Manchester’s Warehouse Project is often described as an unmissable experience for any and all fans of rave culture, and Autechre’s set in Old Granada this weekend was certainly a unique experience to say the least.
The Rochdale-based duo were preceded by Russell Haswell, described by one YouTube user as a “modular gnob [sic].” His set was an electrifying array of Noise music coupled with a massive light show, and whilst I am still recovering from the hearing loss suffered during his set, it was still immensely enjoyable. His set showed a huge level of variety and confidence that few others in the niche genre have mastered. It was, like Autechre’s, made up entirely of original, on the spot improvised Noise, although he did end with a more Trance-influenced piece which got a massively positive response from the crowd.
The atmosphere during Autechre’s show, by contrast, was one of anxiety and claustrophobia. There are few artists who could so successfully conjure up a mood like this live, and indeed only a small few of those who could pull it off would have the confidence to actually do it. Autechre, however, manage effortlessly to attain and embrace this mood, and even give it their own unique flair as well.

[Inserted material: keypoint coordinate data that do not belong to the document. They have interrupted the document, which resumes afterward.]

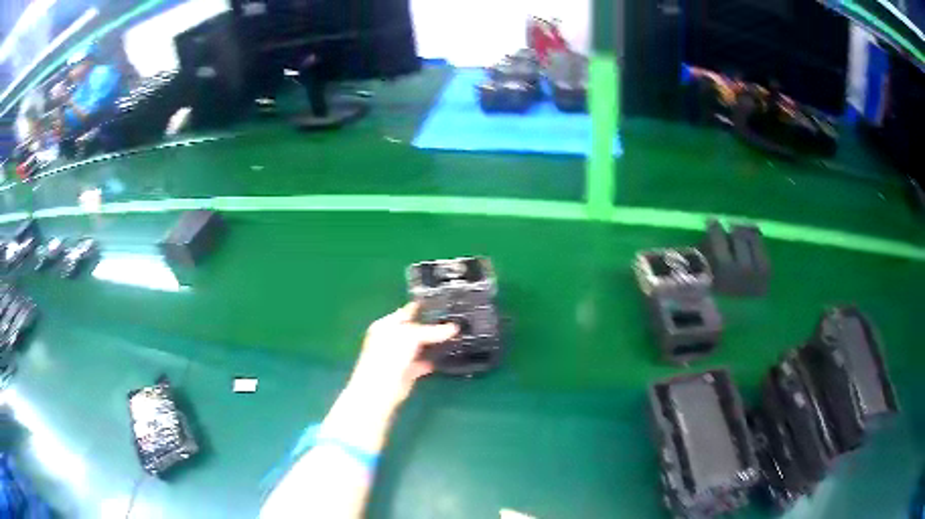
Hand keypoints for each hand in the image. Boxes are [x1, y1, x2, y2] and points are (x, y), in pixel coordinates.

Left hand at [346, 302, 457, 410]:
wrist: (381, 389)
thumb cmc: (389, 356)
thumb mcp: (410, 336)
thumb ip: (432, 331)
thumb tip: (454, 328)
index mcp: (386, 325)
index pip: (406, 311)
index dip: (423, 307)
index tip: (443, 303)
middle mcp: (391, 339)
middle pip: (414, 329)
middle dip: (432, 325)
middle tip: (454, 319)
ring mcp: (399, 356)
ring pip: (419, 346)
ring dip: (433, 343)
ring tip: (455, 336)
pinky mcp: (407, 372)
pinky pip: (423, 362)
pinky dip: (432, 360)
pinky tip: (446, 356)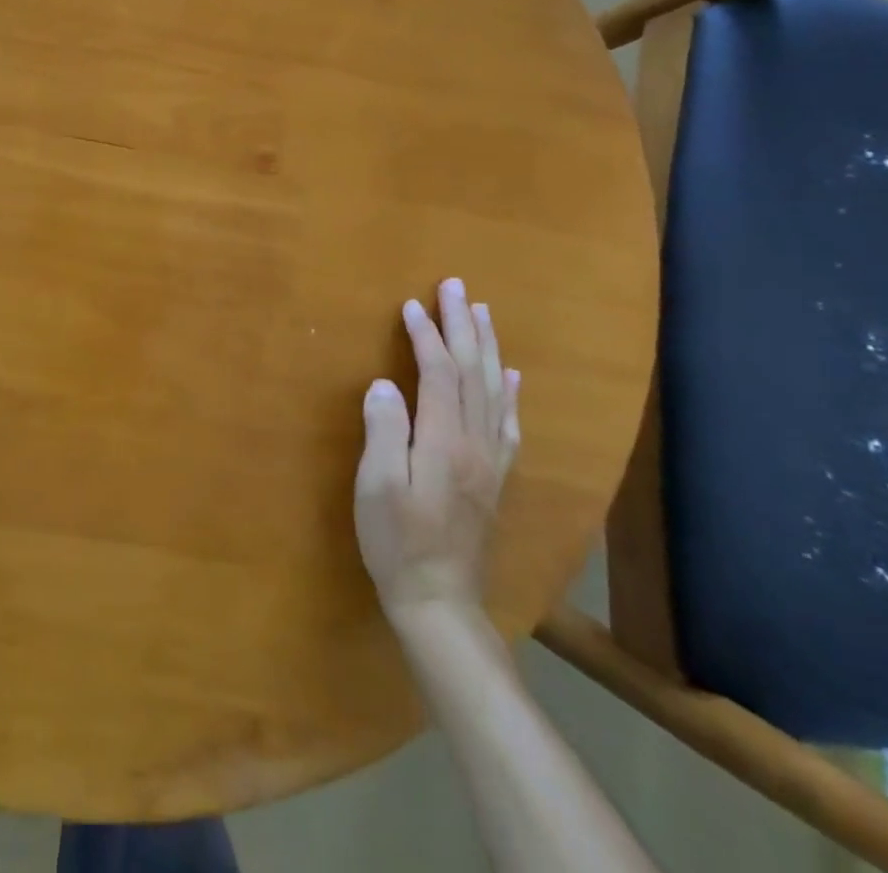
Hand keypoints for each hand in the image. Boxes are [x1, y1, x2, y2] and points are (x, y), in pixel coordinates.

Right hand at [355, 278, 521, 625]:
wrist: (440, 601)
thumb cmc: (397, 541)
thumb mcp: (376, 486)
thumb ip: (383, 430)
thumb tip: (385, 383)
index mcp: (443, 440)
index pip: (438, 372)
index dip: (426, 334)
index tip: (412, 304)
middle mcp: (476, 442)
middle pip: (472, 372)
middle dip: (462, 325)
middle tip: (456, 286)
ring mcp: (491, 460)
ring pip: (495, 390)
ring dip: (487, 347)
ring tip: (482, 313)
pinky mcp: (496, 477)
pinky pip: (510, 423)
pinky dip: (511, 392)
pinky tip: (512, 375)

Firstly, they performed with the stage lights completely turned off, although the darkness itself wasn’t complete; intense lights from phones and fire exits signs still lit the room, and the effect was positively nauseating. The music itself provided a similar effect, sounding less like the experimental IDM that they’re known for, and more like the ambient soundtrack to a sci-fi horror film. At the same time, one can’t truly describe it as ambient, as most typical ambient music is not loud enough to make your skeleton vibrate.
Fans wanting to hear tracks from this year’s critically-acclaimed ‘elseq’ record, or even tracks from older records like ‘Tri Repetae’ or ‘Amber’, were to be disappointed. The entire set was made up on the spot, and barely resembled anything on the band’s studio records, focusing instead on dark, moody soundscapes, with the end result sounding like John Carpenter’s attempt at Glitch music.
Their set was only an hour long, being quite suddenly cut off at the end without warning. Whether or not an improvised soundscape was actually a good decision is hard to say. The crowd stood still for almost the entire set, including the front rows. There were also large groups of people exiting the event who thought that significant portions of the set had been created by random noise generators. I’m not entirely convinced that they’re wrong.
As an artistic experiment, Autechre’s show certainly brought something unique to the table, but whether it was enjoyable is debatable.